Rachel Zegler as Lucy Gray Baird and Tom Blyth as Coriolanus Snow in The Hunger Games: The Ballad of Songbirds and Snakes.
Murray Close/Lionsgate
Rachel Zegler as Lucy Gray Baird and Tom Blyth as Coriolanus Snow in The Hunger Games: The Ballad of Songbirds and Snakes.

Review by Brian Lowry, CNN

(CNN) — Set 64 years before the movie that launched the cinematic franchise, “The Hunger Games: The Ballad of Songbirds & Snakes” is the prequel nobody really needed, exploring the origins of Panem’s authoritarian leader Coriolanus Snow. Splitting the movie into three chapters seems appropriate, since the film delivers a trifecta: overwrought, overacted, and overlong.

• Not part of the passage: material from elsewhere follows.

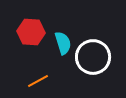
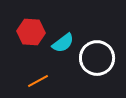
cyan semicircle: rotated 70 degrees clockwise
white circle: moved 4 px right, 1 px down
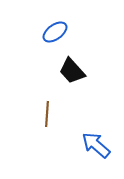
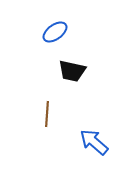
black trapezoid: rotated 36 degrees counterclockwise
blue arrow: moved 2 px left, 3 px up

The somewhat intriguing conceit in adapting Suzanne Collins’ novel involves how the Hunger Games came to be, and how the young Snow (played by Donald Sutherland in the earlier movies) essentially descended to the dark side.

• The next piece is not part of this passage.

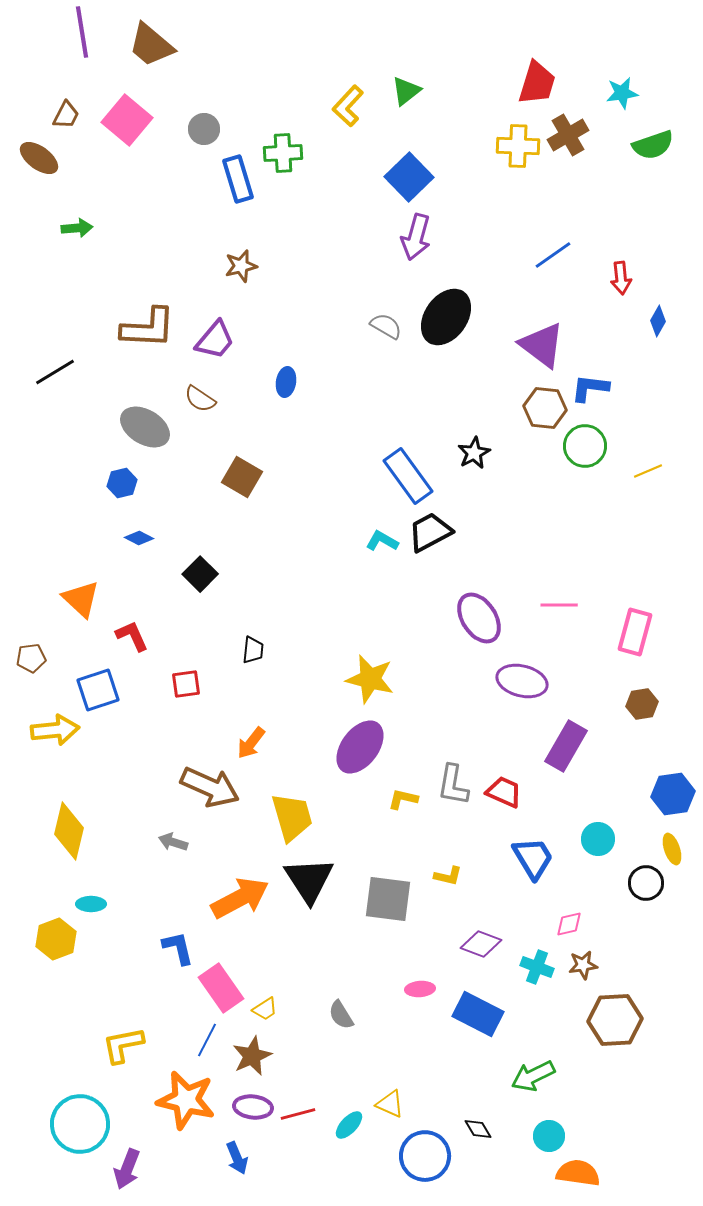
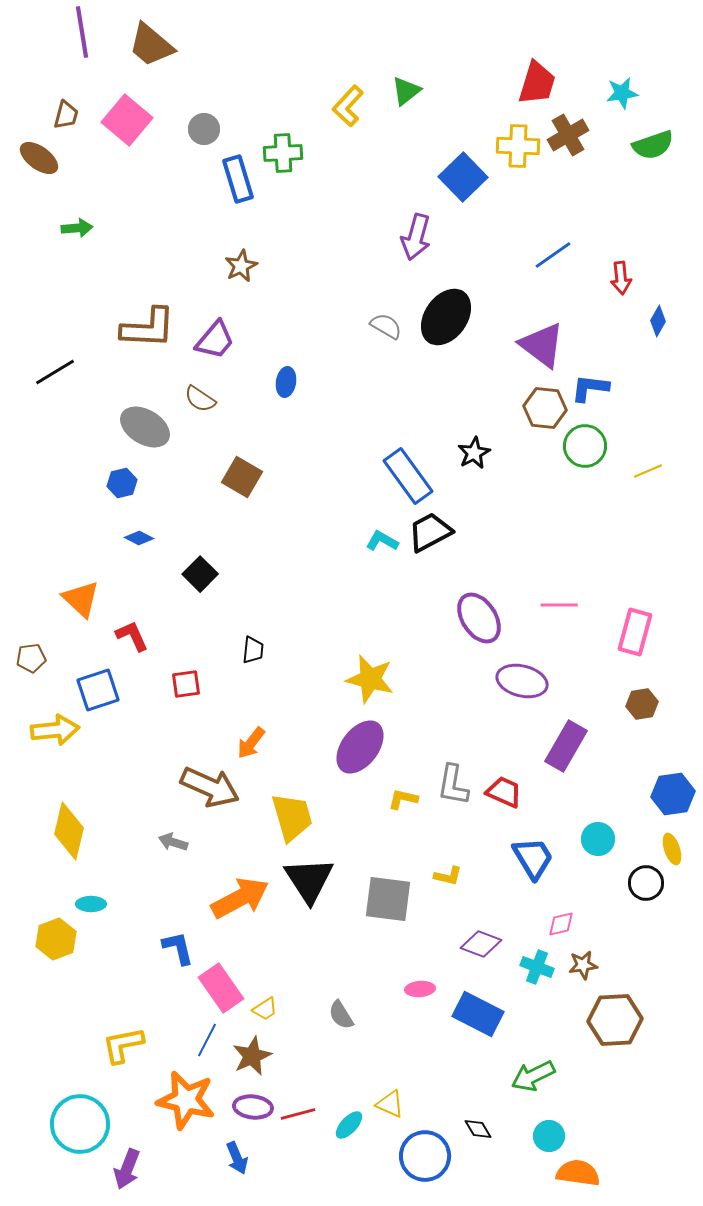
brown trapezoid at (66, 115): rotated 12 degrees counterclockwise
blue square at (409, 177): moved 54 px right
brown star at (241, 266): rotated 12 degrees counterclockwise
pink diamond at (569, 924): moved 8 px left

Unfortunately, this fresh-faced version of Snow (played by British actor Tom Blyth, of the “Billy the Kid” TV series) is a particularly bland construct, joining other privileged young residents of the Capitol in serving as mentors to the youths chosen to compete and die as tributes.

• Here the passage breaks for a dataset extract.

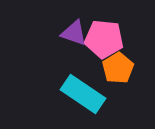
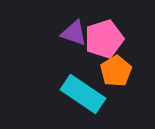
pink pentagon: rotated 24 degrees counterclockwise
orange pentagon: moved 2 px left, 3 px down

Snow’s charge is Lucy Gray Baird (“West Side Story’s” Rachel Zegler, who hopefully will be served better by “Snow White”), who hails from District 12, arriving with a natural flair for playing to the cameras, a killer singing voice and an unfortunately distracting Southern-ish accent.

Snow is understandably smitten, and he soon begins scheming to ensure that Lucy survives the deadly competition. Still, that means navigating its eagle-eyed masterminds, Casca Highbottom (Peter Dinklage, who, as in “Game of Thrones,” both drinks and knows things) and Volumnia Gaul (Viola Davis), the latter appearing to channel Cruella de Vil in her look and line delivery.

Keeping Lucy alive won’t be easy. And as Highbottom bluntly tells Snow, the mentors’ task is simply to help create good television, developing “spectacles, not survivors.”

Of course, “The Hunger Games” and director Francis Lawrence (who oversaw the three initial sequels) are no strangers to flamboyant performances, which here also includes Jason Schwartzman conjuring a few welcome laughs as Lucky Flickerman, a weatherman turned emcee of the games with a familiar surname.

Still, “Songbirds & Snakes” careens all over the place, from its limp romantic aspect to the personalities of the various mentors and tributes, which beyond the central duo barely register. Perhaps that’s why the movie features a whole lot of action and sumptuous sets and still manages to feel like a bit of a bore.

In some respects, the chapter format makes the film play like a limited streaming series, which, given the prequel narrative, might have offered a way to better flesh out this dense roster of unknown characters.

As is, “The Ballad of Songbirds & Snakes” might issue a siren song to curious “Hunger Games” fans, but for those on the fringes, it’s not a call worth answering.

“The Hunger Games: The Ballad of Songbirds & Snakes” premieres November 17 in US theaters. It’s rated PG-13.